С тех пор, кстати, я почти не влюблялся в евреек. Только в восьмом уже классе, в каникулы, тоже приметил девочку с густыми ресницами, ходил и повторял: «Я идолопоклонник, я поклоняюсь Иде…», одни из первых моих любовных стихов. Даже дома один раз у нее был, что и заставило быстро разочароваться – атмосфера не понравилась. И совсем не думал, что мою родную бабушку звали Ида. И мою первую сестру. А позже, глядя на страстную шумность нашей домашней жизни, дал себе клятву, что никогда не женюсь на еврейке.
Конечно, маленький ребенок в семье больше общается с женщинами. И перенимает их взгляд на распределение семейных обязанностей, на ценность тех или иных трудовых свершений, принимает их сторону в мелких семейных конфликтах, их глазами определяет – мелкие они или нет. Я видел тяжкие хлопоты мамы и бабушки в коммунальных квартирах без удобств, поэтому их призывы о помощи к папе и дедушке были для меня весомее оправданий занимавшихся чем-то вне дома мужчин (даже если они считали нужным оправдываться).
Но само обилие претензий, их, не имевшее развития ежедневное повторение, неожиданно заставили ощутить покушение на свободу. Привели к мужской солидарности, тем более, что претензии появились и ко мне. Моя лень, шкодливость и упрямство (Ленка дразнила, переделывая детский стишок: «Осик был сегодня зол, он узнал, что он осел») и открытая эмоциональность мамы не могли не столкнуться. Пару раз мне перепадало и веником. Правда, позднее я заметил и в дальнейшем применял сознательно один обезоруживавший прием: надо было, зная повод для гнева, успеть сострить. По делу, а не абстрактно, взглянуть на ситуацию со стороны, как бы показать свою объективность (и независимость от собственного дурного поступка). Вот тогда складки на лбу разглаживались, мама фыркала, глаза снова сияли, она крутила головой, смеясь.
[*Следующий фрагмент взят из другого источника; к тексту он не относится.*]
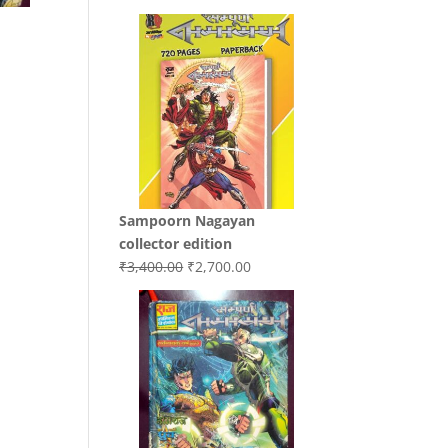
price
price
was:
is:
₹3,200.00.
₹3,000.00.
Sampoorn Nagayan
.
collector edition
Original
Current
₹
3,400.00
₹
2,700.00
price
price
was:
is:
₹3,400.00.
₹2,700.00.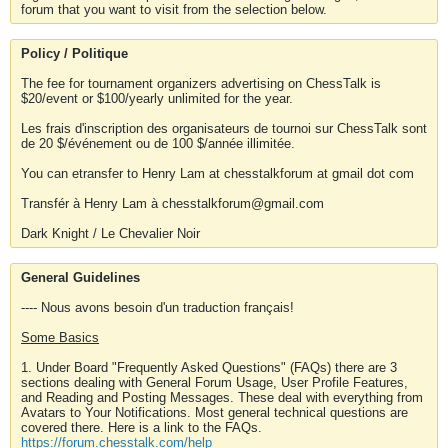
forum that you want to visit from the selection below.
Policy / Politique
The fee for tournament organizers advertising on ChessTalk is
$20/event or $100/yearly unlimited for the year.
Les frais d'inscription des organisateurs de tournoi sur ChessTalk sont
de 20 $/événement ou de 100 $/année illimitée.
You can etransfer to Henry Lam at chesstalkforum at gmail dot com
Transfér à Henry Lam à chesstalkforum@gmail.com
Dark Knight / Le Chevalier Noir
General Guidelines
---- Nous avons besoin d'un traduction français!
Some Basics
1. Under Board "Frequently Asked Questions" (FAQs) there are 3
sections dealing with General Forum Usage, User Profile Features,
and Reading and Posting Messages. These deal with everything from
Avatars to Your Notifications. Most general technical questions are
covered there. Here is a link to the FAQs.
https://forum.chesstalk.com/help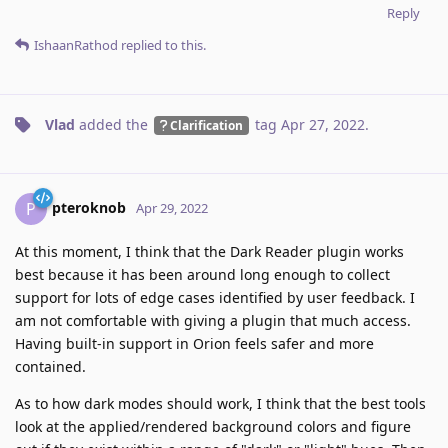
Reply
IshaanRathod
replied to this.
Vlad
added the
tag
Apr 27, 2022
.
Clarification
pteroknob
P
Apr 29, 2022
At this moment, I think that the Dark Reader plugin works
best because it has been around long enough to collect
support for lots of edge cases identified by user feedback. I
am not comfortable with giving a plugin that much access.
Having built-in support in Orion feels safer and more
contained.
As to how dark modes should work, I think that the best tools
look at the applied/rendered background colors and figure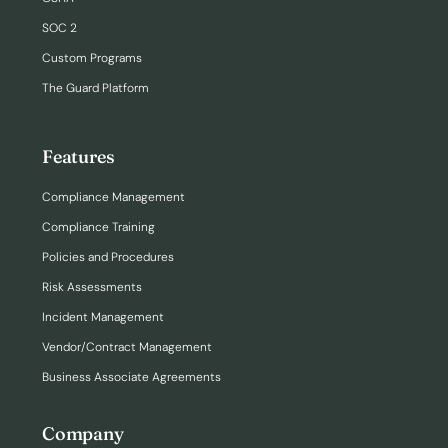
SOC 2
Custom Programs
The Guard Platform
Features
Compliance Management
Compliance Training
Policies and Procedures
Risk Assessments
Incident Management
Vendor/Contract Management
Business Associate Agreements
Company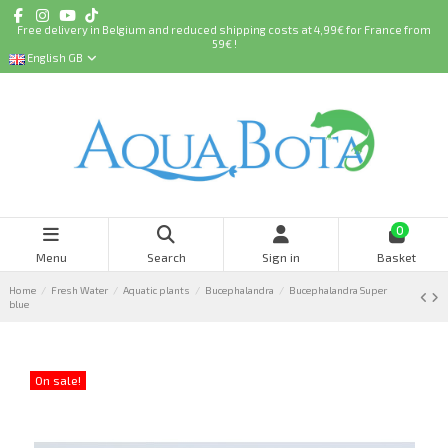
Free delivery in Belgium and reduced shipping costs at 4,99€ for France from
59€ !
English GB
0
Menu
Search
Sign in
Basket
Home
Fresh Water
Aquatic plants
Bucephalandra
Bucephalandra Super
blue
On sale!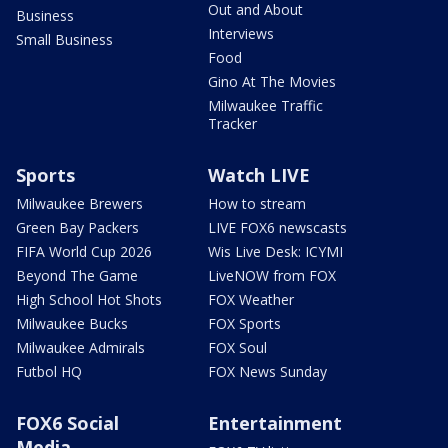
Out and About
Business
Interviews
Small Business
Food
Gino At The Movies
Milwaukee Traffic
Tracker
Sports
Watch LIVE
Milwaukee Brewers
How to stream
Green Bay Packers
LIVE FOX6 newscasts
FIFA World Cup 2026
Wis Live Desk: ICYMI
Beyond The Game
LiveNOW from FOX
High School Hot Shots
FOX Weather
Milwaukee Bucks
FOX Sports
Milwaukee Admirals
FOX Soul
Futbol HQ
FOX News Sunday
FOX6 Social
Entertainment
Media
Ежедневные громкие голоса заставили меня присмотреться к отношениям в соседских семьях, где жены были менее эмансипированы или более сдержаны. Или не так последовательны и безупречны сами. И побудили сделать выводы. Я понял (на бессловесном тогда уровне), что любая культура не переборет врожденного темперамента, что мой темперамент – такой же, как у мамы. Значит, та, кого я буду видеть рядом всю совместную жизнь, должна быть в корне другой. Впрочем, такие нонконформистские ощущения появились у меня гораздо позже 56-го освободительного года, а тогда я был счастлив, что благодаря «Гонконгу» вновь оказался в центре всепоглощающего внимания мамы.
Даже папа на нее за это обижался. Как-то, возвращаясь поздно с очередного успешного шашечного турнира с выигранным подстаканником в бархатном футляре (а он на провинциальном уровне играл очень хорошо, был чемпионом и республик, и областей), отец на кураже спешил и маму порадовать. Но входная дверь в двухэтажную коммуналку оказалась запертой – заигрались шашисты допоздна. Тогда отец залез на выступ котельной напротив нашего окна на втором этаже и стал пытаться обратить на себя внимание мамы, которая за окном укладывала и поила лекарствами детей. Мама, глядя прямо на него, никак не реагировала, приветственных жестов не делала, вниз к двери – открывать победителю! – не спешила, не говоря уже о воздушных поцелуях в сторону окна. Отец жутко обиделся, возомнил, что мама не хочет его пускать домой, а мать, со свойственной ей иногда рациональностью, потом объяснила, что если смотреть со света в темноту (а приходи раньше!), находящегося за окном не видно.